March 26, 2009 · Posted in Piper, Prayer

The most important prayer is that the most important person in the universe do the most important act in the universe.

That’s why Jesus put this request at the beginning of the Lord’s prayer: “Hallowed be your name.”

God is the most important person in the universe. More important than all others put together.

All the nations are as nothing before him, they are accounted by him as less than nothing and emptiness” (Isaiah 40:17).

The whole-souled act of hallowing God’s name is the most important act in the universe.

To “hallow” means to “sanctify” which in God’s case means to set apart in your mind and heart as supremely great and beautiful and valuable.

“Hallowed be your name” means, “See to it that your name is hallowed. Use your infinite power and wisdom and love to stir up billions of hearts and minds to admire you and prize you above all things."
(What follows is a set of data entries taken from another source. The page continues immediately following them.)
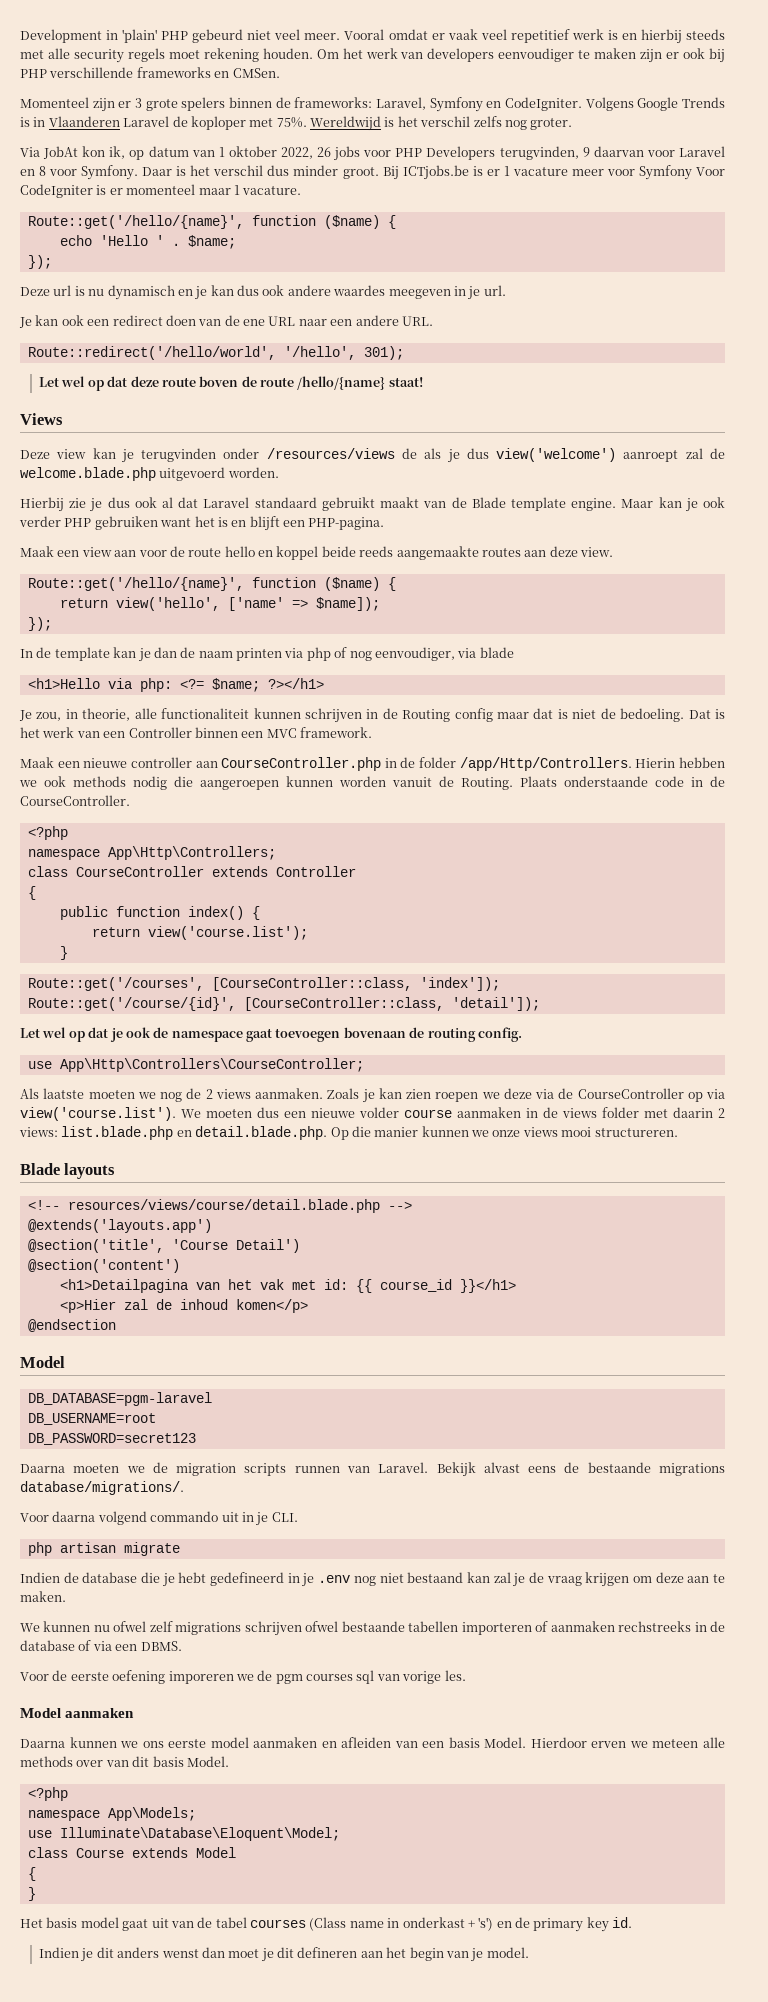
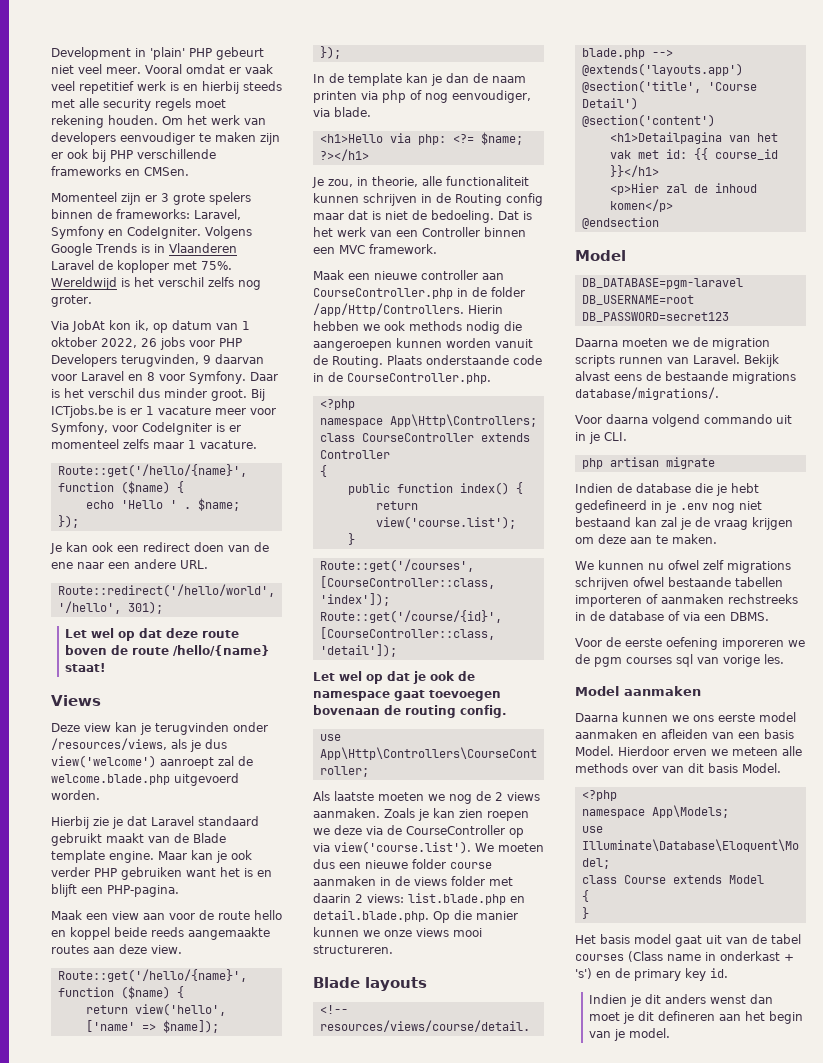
[192,29,244,43] gebeurd -> [216,47,264,60] gebeurt
[638,165,725,180] Symfony Voor -> [51,422,138,435] Symfony, voor
(196, 189) none -> [123,439,149,449] zelfs
[20,285,506,300] // Deze url is nu dynamisch en je kan dus ook andere waardes meegeven in je url. -> (79, 521) none
[268,316,296,326] URL -> (73, 565) none
[266,448,417,459] /resources/views de -> [51,738,167,750] /resources/views,
[107,497,174,508] dus ook al -> (123, 823) none
[479,647,514,658] blade -> [334,107,371,117] blade.
[20,795,130,806] CourseController. -> [347,373,491,384] CourseController.php.
[359,1107,399,1118] volder -> [412,859,446,869] folder

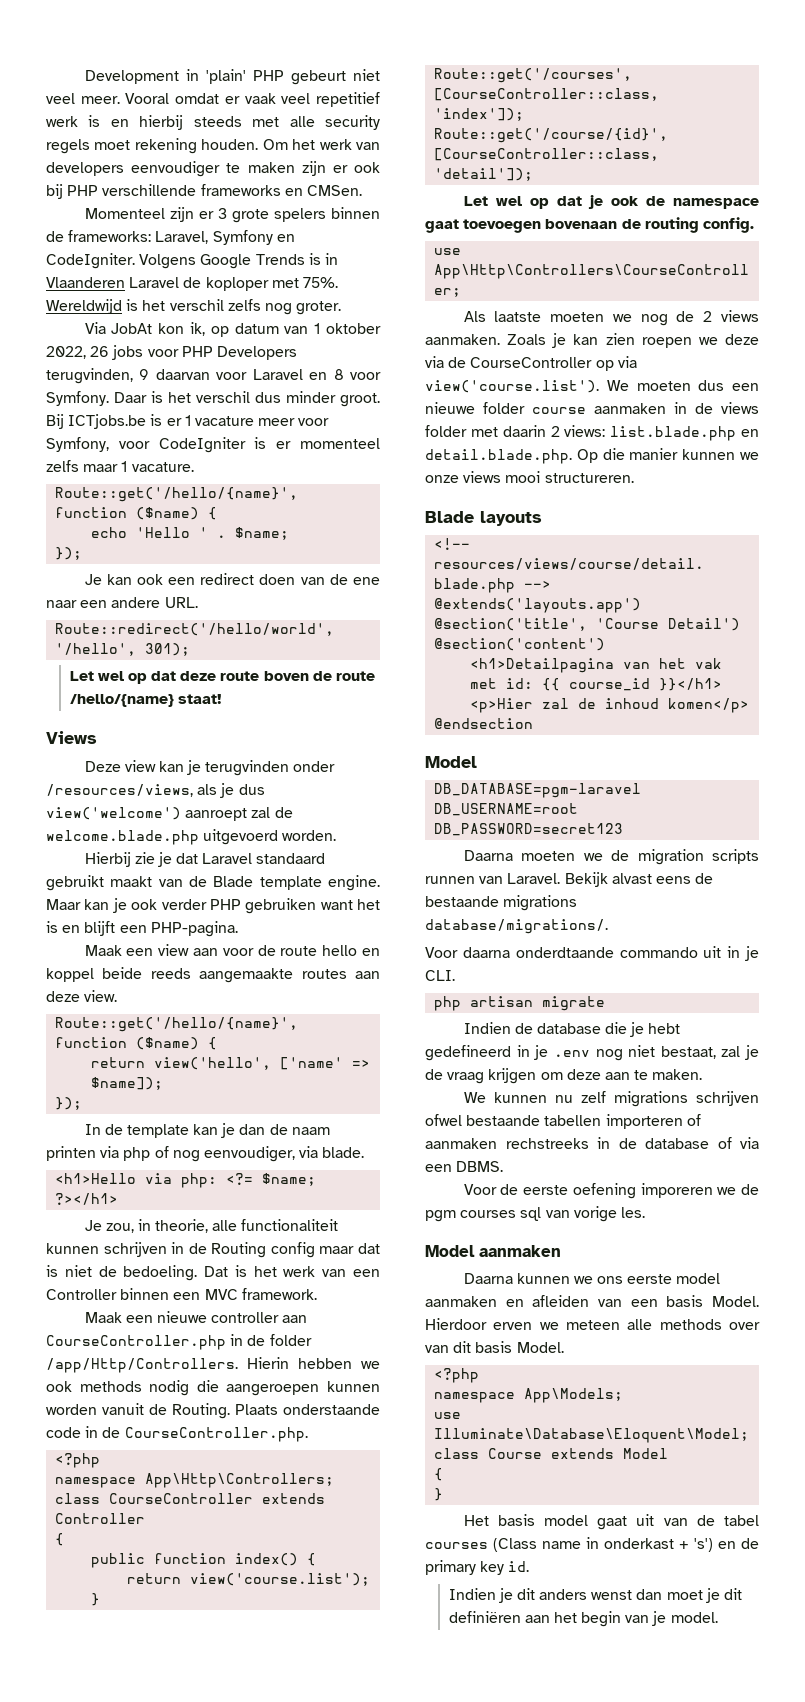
[652,414,700,427] volgend -> [515,947,614,958] onderdtaande
[575,517,657,527] bestaand kan -> [660,1046,716,1059] bestaat,
[668,560,699,570] ofwel -> (573, 1099) none
[658,1011,716,1021] defineren -> [448,1611,521,1623] definiëren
We ask him to fulfill this promise:

I will sanctify [hallow] my great name, which was profaned among the nations…. And the nations shall know that I am the Lord…when I shall be sanctified [hallowed] in you before their eyes.” (Ezekiel 36:23)

For my own sake, for my own sake, I do it, for how should my name be profaned? My glory I will not give to another.” (Isaiah 48:11)

Ask the Lord to help you make the most important prayer your most common prayer. And the one you desire most to see answered.